### Text section
# # #
It was cited for various code violations, including failure to make repairs and peeling paint.

Nobody wanted to see the building go, said Drex Bradshaw, a board member of the Greater Chuckatuck Historical Foundation. The foundation has been looking for a place to display the various items it has collected during the making of its book, “Chuckatuck: A Crossroads in Time.”

“We would like to make it a museum,” Bradshaw said. “That would be a good place to do that.”

This month, Gwaltney went to the Economic Development Authority meeting to request $10,000 from the façade grant program to make needed repairs to the building.

“We’re going to try to get it back to its old, historical way,” Gwaltney told the authority, which voted to approve the grant. He said he also hoped some sort of small retail use could accompany the museum.

As a boy, Bradshaw worked as a clerk at Gwaltney’s Store in his spare time.

“There were several stores all right there in the area,” Bradshaw said. “Back in the ‘40s, people didn’t run to Suffolk all the time. They did most of their shopping right there in Chuckatuck.”

While nobody knows exactly how old the building is, Bradshaw believes it is the oldest building in the village.
# # #
### Prompt A
Render the lines of the records as a numbered list, beginning at the start of the records and stopping after the line that contains "Reading left to". Omit blank lines and leave the pictures out.
The records below are unrelated to the article about the Chuckatuck store building.
# # #
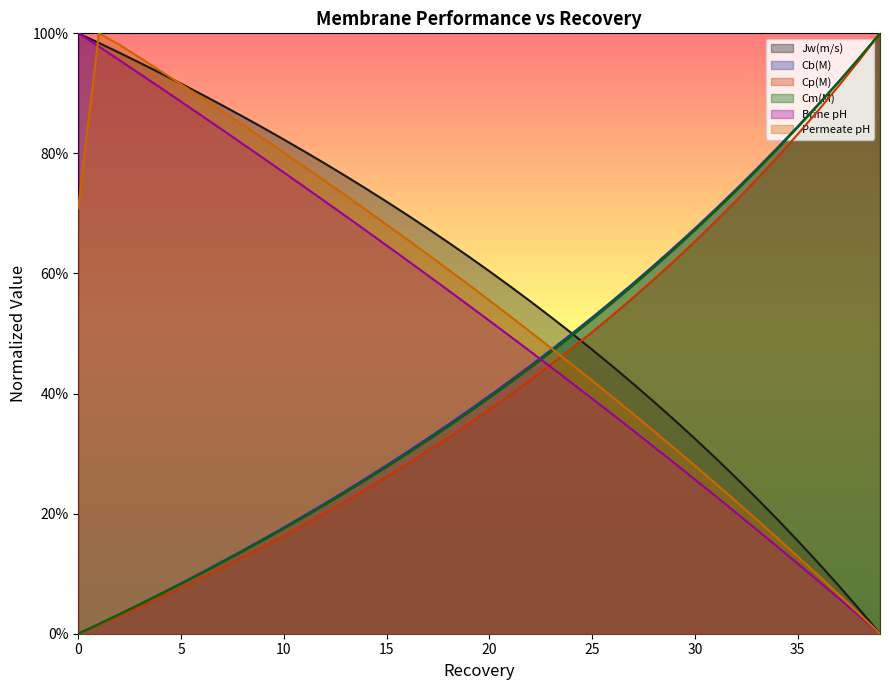

What is the sum of the Cm(M) values at 9 and 36?

1.0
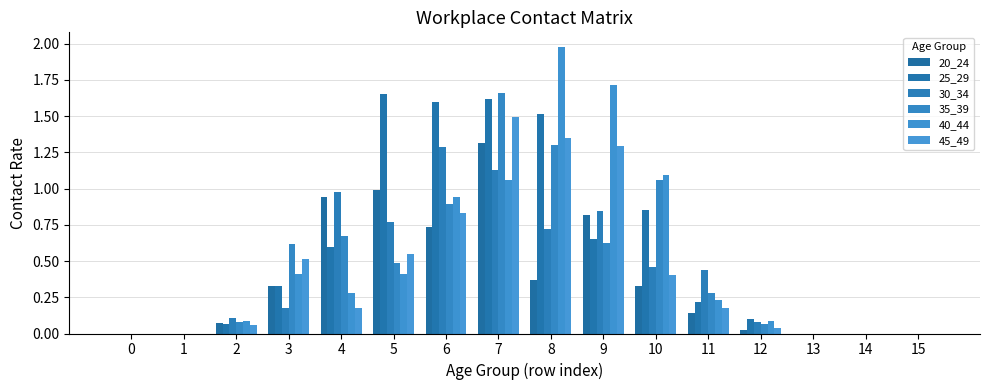

Reading left to right, transcribe all the data shown in this chart.

20_24: 0.0	0.0	0.1	0.3	0.9	1.0	0.7	1.3	0.4	0.8	0.3	0.1	0.0	0.0	0.0	0.0
25_29: 0.0	0.0	0.1	0.3	0.6	1.6	1.6	1.6	1.5	0.6	0.9	0.2	0.1	0.0	0.0	0.0
30_34: 0.0	0.0	0.1	0.2	1.0	0.8	1.3	1.1	0.7	0.8	0.5	0.4	0.1	0.0	0.0	0.0
35_39: 0.0	0.0	0.1	0.6	0.7	0.5	0.9	1.7	1.3	0.6	1.1	0.3	0.1	0.0	0.0	0.0
40_44: 0.0	0.0	0.1	0.4	0.3	0.4	0.9	1.1	2.0	1.7	1.1	0.2	0.1	0.0	0.0	0.0
45_49: 0.0	0.0	0.1	0.5	0.2	0.6	0.8	1.5	1.3	1.3	0.4	0.2	0.0	0.0	0.0	0.0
# # #
### Prompt B
Set down the Chuckatuck store article word for word, beginning at the words "Nobody wanted to" and stopping after "accompany the museum.".

### Written reply A
1. What is the sum of the Cm(M) values at 9 and 36?
2. 1.0
3. Reading left to right, transcribe all the data shown in this chart.

### Written reply B
Nobody wanted to see the building go, said Drex Bradshaw, a board member of the Greater Chuckatuck Historical Foundation. The foundation has been looking for a place to display the various items it has collected during the making of its book, “Chuckatuck: A Crossroads in Time.”

“We would like to make it a museum,” Bradshaw said. “That would be a good place to do that.”

This month, Gwaltney went to the Economic Development Authority meeting to request $10,000 from the façade grant program to make needed repairs to the building.

“We’re going to try to get it back to its old, historical way,” Gwaltney told the authority, which voted to approve the grant. He said he also hoped some sort of small retail use could accompany the museum.